Não não. Papel, não. Ninguém vai falar de papel aqui. Não é coisa que se fale. Papel. Mas já reparou como tem papel por aí, espalhado, empilhado, grampeado, no mundo inteiro, um mundo de papel. Olha bem. Papel de parede, lenço de papel, papel-moeda, toda hora a gente está pegando ou olhando para um papel.
Que nem você aí parado.
E não precisa nem se mexer porque é aqui perto, bem pertinho, nessa página mesmo, que tem uma pessoa a um passo e a poucas páginas da maior complicação da sua vida por causa de um punhadinho bobo de papel.
Não conheço muita gente que concorde comigo, mas lamento que Rubens Figueiredo tenha abandonado tão definitivamente o estilo efervescente de seus três primeiros livros, “O mistério da samambaia bailarina”, “Essa maldita farinha” e “A festa do milênio” – em que brincava desvairadamente com a linguagem em farsas rebuscadas e divertidíssimas –, para se dedicar aos meios-tons melancólicos de obras como “As palavras secretas”, “Barco a seco” e “Contos de Pedro”. Sim, foi esta segunda fase, sem dúvida competente, que tornou Rubens respeitado pela crítica brasileira. Mas eu, que sempre tive medo de confundir seriedade com sisudez, confesso sentir falta de abrir um livro dele e encontrar um início empolgante como o de “Essa maldita farinha” (Record, 1987).
11 Comentários
Meu professor Flavio Carneiro (outro bom escritor) disse isso uma vez: ele também é dos que gostam desses 3 livros. Dois deles (não me lembro quais) podem ser encontrados na cada vez mais empoeirada, defasada e nojenta biblioteca do andar de Letras da Uerj, mas eu nunca me animei a pegá-los. Vou experimentar.
Não sei se, de alguma forma, “O livro dos lobos” pode ser encarado como ocupando um lugar intermediário entre essa fase mais, digamos, “colorida” e a atual (já de algum tempo), mas é um ótimo livro de contos. Foi meu primeiro contato com a obra do Rubens.

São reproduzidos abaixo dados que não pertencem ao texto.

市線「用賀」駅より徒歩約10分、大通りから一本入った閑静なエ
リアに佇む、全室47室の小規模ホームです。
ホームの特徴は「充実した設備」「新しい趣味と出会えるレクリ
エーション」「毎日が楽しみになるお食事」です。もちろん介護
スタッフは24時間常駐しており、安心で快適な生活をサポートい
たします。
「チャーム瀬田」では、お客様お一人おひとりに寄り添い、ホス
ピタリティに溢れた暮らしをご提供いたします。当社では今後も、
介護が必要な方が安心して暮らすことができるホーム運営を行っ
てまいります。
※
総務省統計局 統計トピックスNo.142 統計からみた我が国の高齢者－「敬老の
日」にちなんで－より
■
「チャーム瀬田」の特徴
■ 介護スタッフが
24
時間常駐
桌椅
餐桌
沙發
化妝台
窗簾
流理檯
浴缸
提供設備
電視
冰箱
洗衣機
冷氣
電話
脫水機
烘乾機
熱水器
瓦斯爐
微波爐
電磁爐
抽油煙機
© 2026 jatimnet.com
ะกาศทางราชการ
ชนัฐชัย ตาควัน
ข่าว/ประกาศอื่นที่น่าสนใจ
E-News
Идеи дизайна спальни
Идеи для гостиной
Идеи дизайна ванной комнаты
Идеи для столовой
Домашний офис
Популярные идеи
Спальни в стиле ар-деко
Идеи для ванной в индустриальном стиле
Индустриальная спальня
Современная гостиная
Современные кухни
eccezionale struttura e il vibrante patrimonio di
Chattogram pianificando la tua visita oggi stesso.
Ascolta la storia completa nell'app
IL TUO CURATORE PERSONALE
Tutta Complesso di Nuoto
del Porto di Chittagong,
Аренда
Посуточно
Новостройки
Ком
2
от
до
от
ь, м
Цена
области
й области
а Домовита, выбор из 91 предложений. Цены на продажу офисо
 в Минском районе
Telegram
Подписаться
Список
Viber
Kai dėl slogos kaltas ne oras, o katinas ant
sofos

Eu sempre quis ler esses primeiros livros do RF. Sobre os últimos, tenho exatamente a mesma impressão que o Sérgio – e é o que sinto, também, em relação ao Michel Laub: puta escritor, puta texto, mas falta alguma coisa, uma irresponsabilidade, a sensação de que o cara escreveu aquilo com gosto, que pegou na veia mesmo. Acho os dois “profissionais” demais, se é que isso pode ser um defeito.
Eu também vejo isso no Laub, Roberto, mas no Rubens não. Ele trabalha com frases mais longas, tem um estilo lento e pensativo que me agrada. O Laub é sem sal, insosso. Muito melhor crítico que ficcionista. Pelo menos pelo livro que li dele (Música Anterior).
Talvez você tenha razão, Jonas. Comparando, eu realmente prefiro o Rubens ao Laub. Mas os dois são caras que me despertam a vontade de dar uma chacoalhada e dizer: “relaxa, cara!”.
Se bem que “relaxa”, no caso do Laub, pode ser definitivamente soporífero…
Laub é um ótimo sonífero. Sempre que estou com insônia saco meu exemplar de “Longe da Água”, leio dois parágrafos e em dois minutos estou afundado num sono pesado. Deviam vender o Laub nas farmácias. Melhor que Valium
Eu prefiro a segunda fase do Rubens, mas admito que não há ninguém hoje que se pareça com sua primeira fase.
Tbm prefiro a segunda fase, com destaque para “Barco a seco”
Tem a excelente frase inicial do conto “a arte racional de curar”, do Palavras Secretas:
“Ao aproximar sua mão do cachorro, teve medo dos dentes de bronze”.
(o conto na verdade não está entre os melhores dele, mas esse início é genial).
Pois é, até a literatura blogueira, que tinha tudo pra ser menos vetusta, é um apanhado de autobiografias de pessoas que levam muito a sério o fato de serem “cool”. Aí não dá.